Cada invierno aparecen numerosos artículos y entrevistas referentes a la calidad de los pronósticos de la calidad del aire en Santiago y, crecientemente, en otras ciudades de Chile. Eso tiene la ventaja de recordarnos la importancia de proteger la salud de nuestros ciudadanos. Sin embargo, ese énfasis, a menudo, le resta atención al tema central. Y este es, a mi juicio, el constatar que nuestras ciudades mantienen durante todo el año, no sólo los días de alerta, pre-emergencia y emergencia, niveles de calidad de aire incompatibles con la salud de las personas, los ecosistemas y el sistema climático.
Efectivamente, los niveles anuales de material particulado y de ozono siguen estando por arriba de lo recomendable, lo que está asociado a la frecuencia de problemas cardiovasculares, la prevalencia de cáncer y otras enfermedades. Nuestros ecosistemas y cultivos están expuestos a valores cuya suma resulta en daño y pérdida. Y los aerosoles y gases emitidos y producidos en nuestras ciudades generan impactos sobre el clima regional.
La buena noticia es que, si bien históricamente los planes de descontaminación atmosférica se han enfocado en el manejo de los episodios críticos, ya se empiezan a observar medidas estructurales para abordar tanto lo agudo como lo crónico.
Por ejemplo, en los últimos planes el énfasis ha pasado del llamado a usar leña seca a la discusión de cómo puede mejorarse la construcción y aislación de las viviendas, considerando sistemas de calefacción basados en energía más limpia y centralizada (calefacción distrital, ojalá geotérmica y/o solar). También se han introducido impuestos a la compra de vehículos motorizados y otras medidas que apuntan a estimular el uso de transporte público (vías segregadas, ejes ambientales, etc.).

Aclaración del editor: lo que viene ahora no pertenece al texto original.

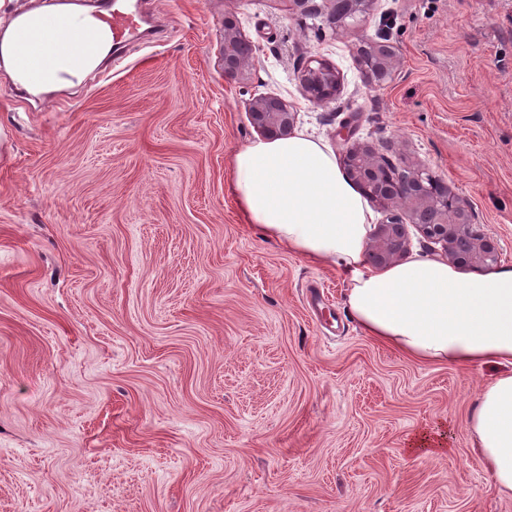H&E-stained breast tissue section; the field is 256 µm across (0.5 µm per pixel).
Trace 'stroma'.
Here are the masks:
<instances>
[{"label":"stroma","instance_id":"1","mask_svg":"<svg viewBox=\"0 0 512 512\" xmlns=\"http://www.w3.org/2000/svg\"><path fill=\"white\" fill-rule=\"evenodd\" d=\"M122 63L29 94L0 63V512H512L466 416L496 370L366 337L348 283L228 191L277 95L335 154L349 119L467 198L512 265V0H375L318 30L288 0H137ZM256 47L224 77L225 13ZM400 55L370 88L360 40ZM343 77L304 98L311 57ZM437 430L445 455L410 452Z\"/></svg>","mask_w":512,"mask_h":512}]
</instances>
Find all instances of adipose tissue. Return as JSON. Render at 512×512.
Masks as SVG:
<instances>
[{"label":"adipose tissue","instance_id":"1","mask_svg":"<svg viewBox=\"0 0 512 512\" xmlns=\"http://www.w3.org/2000/svg\"><path fill=\"white\" fill-rule=\"evenodd\" d=\"M229 191L266 238L343 273L346 303L366 336L425 365L497 367L466 427L497 491L512 494V266L468 275L416 257L370 271L372 211L336 155L304 130L238 148Z\"/></svg>","mask_w":512,"mask_h":512}]
</instances>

Pero queda mucho por hacer, mucho más. Y mientras más ambiciosos son nuestros objetivos, más conocimiento se necesita. El establecimiento de “urbes inteligentes y sostenibles” es necesario, pero no fácil de conseguir.
Las primeras medidas son relativamente sencillas y evidentes: cambiar procesos y poner restricciones a las megafuentes de emisión. Sin embargo, aquellas normas relativas a la construcción y al transporte requieren de un diseño basado en múltiples criterios y competencias que abarcan desde la ingeniería hasta las ciencias sociales, incluyendo ciertamente el urbanismo y la epidemiología, pero sobre todo la conciencia y la participación de los/las ciudadanos/as.
Con ello tenemos una espléndida oportunidad de avanzar hacia el desarrollo y la sustentabilidad, elementos de una sociedad más resiliente ante la variabilidad y el cambio climático.